The roads from Dartmoor to Devonport were as clear as one might expect during lockdown and I arrived with plenty of time to kill. Three-quarters of an hour, I’m embarrassed to say.
I could have sat in my car, listening to the radio or staring at my mobile phone, but did what I always do in such situations: get out, stretch the legs, enjoy some fresh air and look around me.
Radio 3 had been playing tunes with a spring bird song theme, but rather than piccolos, whistles, violins and flutes, I got to hear the real thing – and one species that I seldom come across where I live.

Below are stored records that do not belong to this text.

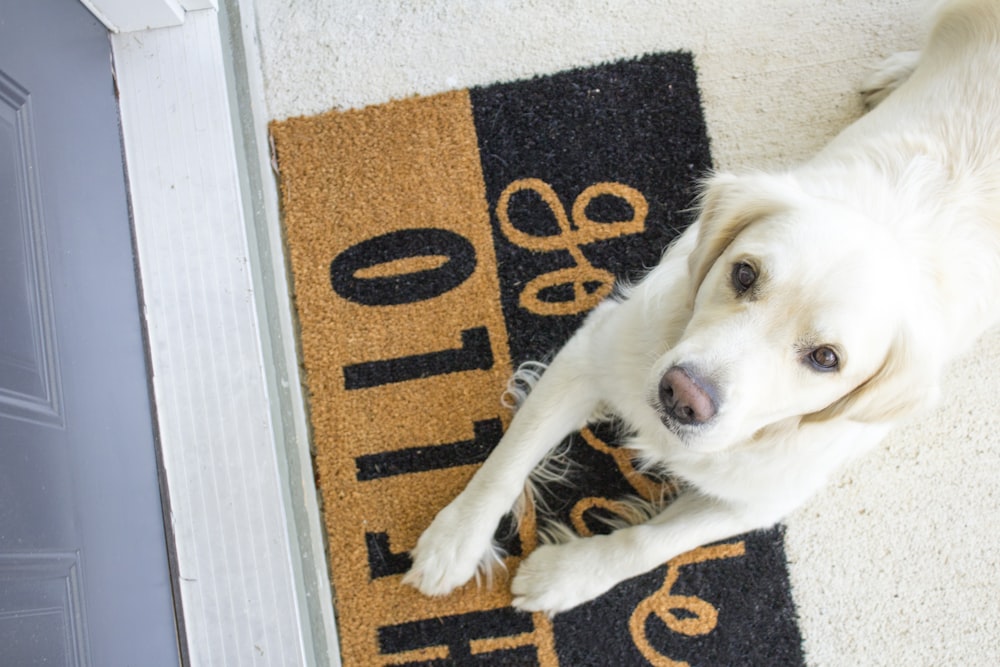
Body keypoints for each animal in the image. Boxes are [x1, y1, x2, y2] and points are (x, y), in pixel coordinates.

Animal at [402, 0, 996, 616]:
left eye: (827, 358)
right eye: (744, 273)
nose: (683, 397)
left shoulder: (762, 498)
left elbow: (650, 542)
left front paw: (569, 574)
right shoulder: (596, 348)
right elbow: (510, 455)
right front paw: (455, 538)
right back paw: (898, 70)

From the health centre car park, looking over the Brickfields stadium and neighbouring athletics track, I spotted a gang of magpies (seven – though perhaps that should be a secret according to the rhyme), a few herring gulls drifting lazily overhead and plenty of woodpigeons (if one had to place money on the next bird to fly past at any inland setting I would generally bet on it being a woodpigeon).
But it was a pleasant canary-like twittering sound that really caught my attention, interspersed with an occasional drawn-out wheezing note.
Greenfinches. Four of them were perched in a tree in the car park.
They were silhouetted against the sky, so no chance to see their colour, but lovely to hear. An unexpected treat, and one I would never have enjoyed if I had remained in my car – or arrived on time.